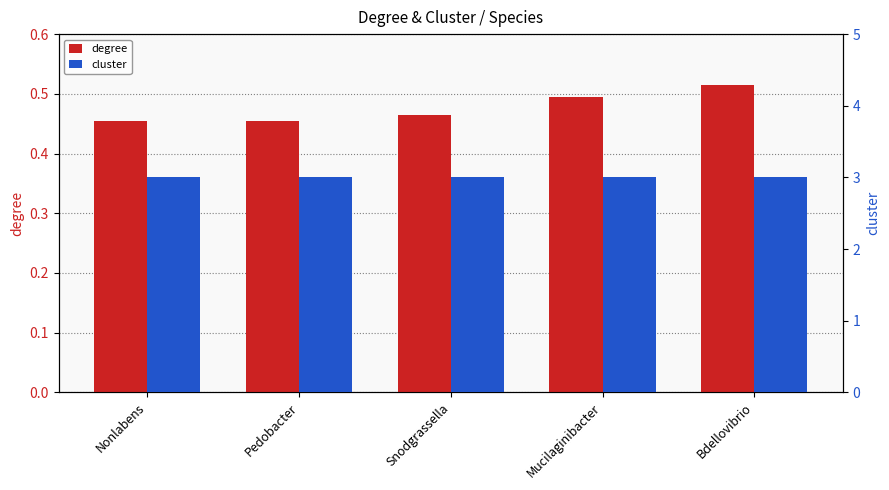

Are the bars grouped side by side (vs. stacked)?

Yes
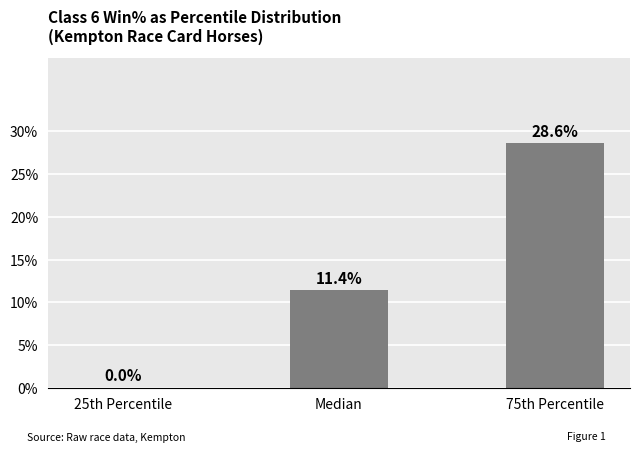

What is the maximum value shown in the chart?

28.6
---
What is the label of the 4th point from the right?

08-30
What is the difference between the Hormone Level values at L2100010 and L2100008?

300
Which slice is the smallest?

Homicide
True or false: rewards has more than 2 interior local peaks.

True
==
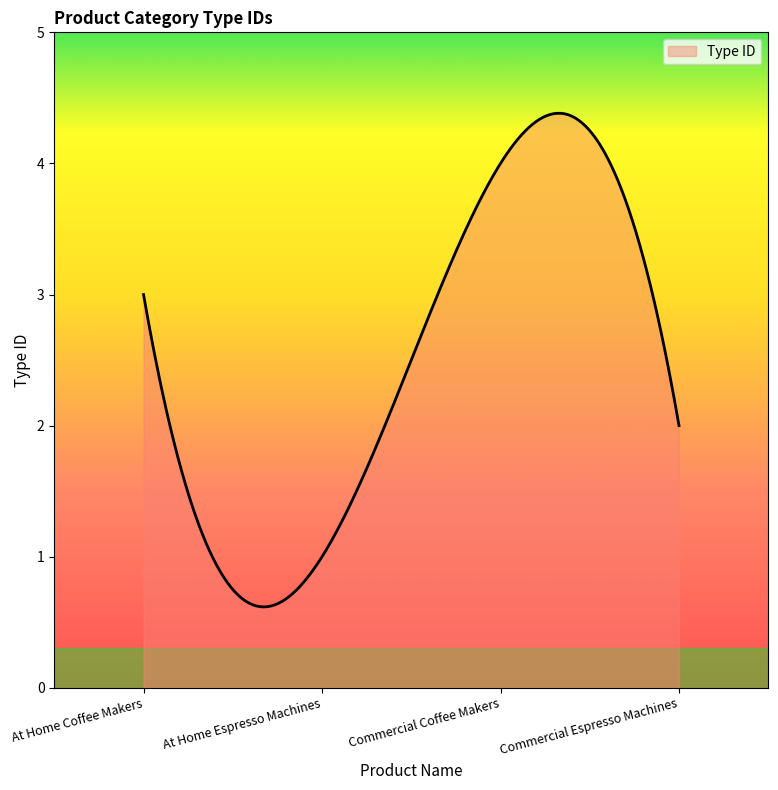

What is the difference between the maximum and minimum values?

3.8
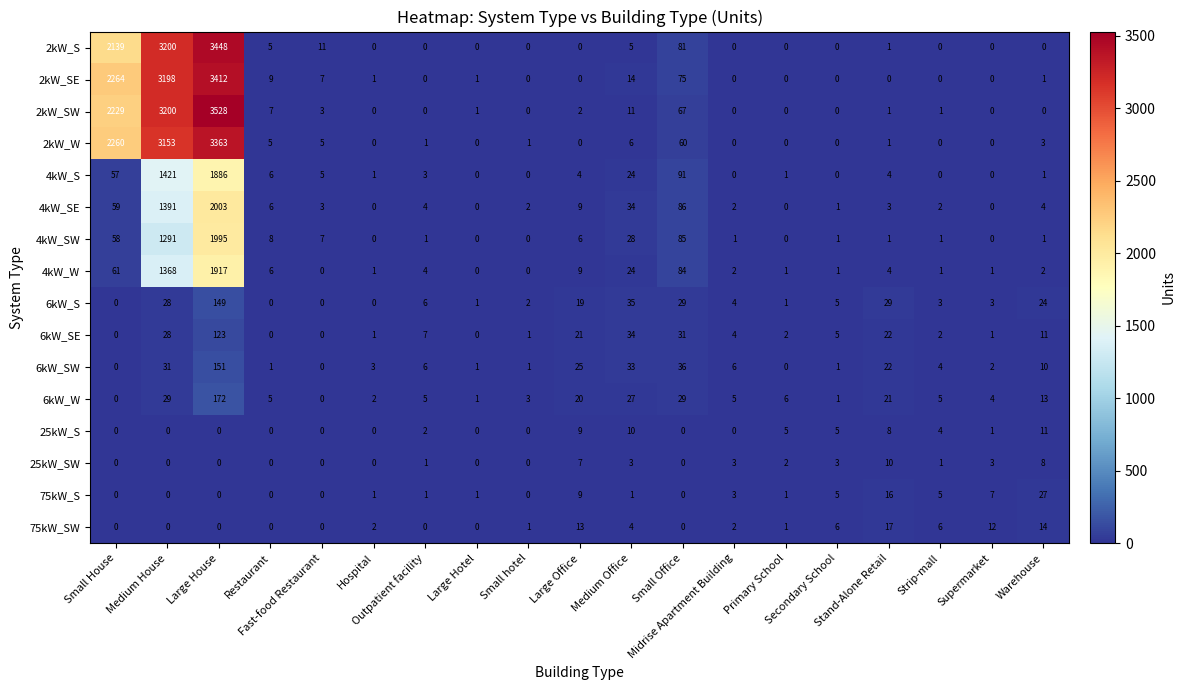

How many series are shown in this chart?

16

Work task
Return each line from the material above that contains the word "values".

Solution below
What is the difference between the Hormone Level values at L2100010 and L2100008?
What is the difference between the maximum and minimum values?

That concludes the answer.